EXERCISE AIM —
Copy these lines exactly as they appear, without the pictures.

_ _ _ _ _ _ _

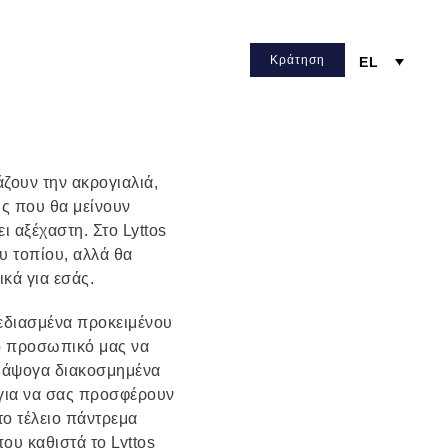
Κράτηση
EL
ζουν την ακρογιαλιά,
ης που θα μείνουν
ι αξέχαστη. Στο Lyttos
υ τοπίου, αλλά θα
κά για εσάς.
χεδιασμένα προκειμένου
κό προσωπικό μας να
50 άψογα διακοσμημένα
ί για να σας προσφέρουν
ο τέλειο πάντρεμα
ου καθιστά το Lyttos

_ _ _ _ _ _ _

ANSWER FOR THIS EXERCISE —
Κράτηση
EL
ζουν την ακρογιαλιά,
ης που θα μείνουν
ι αξέχαστη. Στο Lyttos
υ τοπίου, αλλά θα
κά για εσάς.
χεδιασμένα προκειμένου
κό προσωπικό μας να
50 άψογα διακοσμημένα
ί για να σας προσφέρουν
ο τέλειο πάντρεμα
ου καθιστά το Lyttos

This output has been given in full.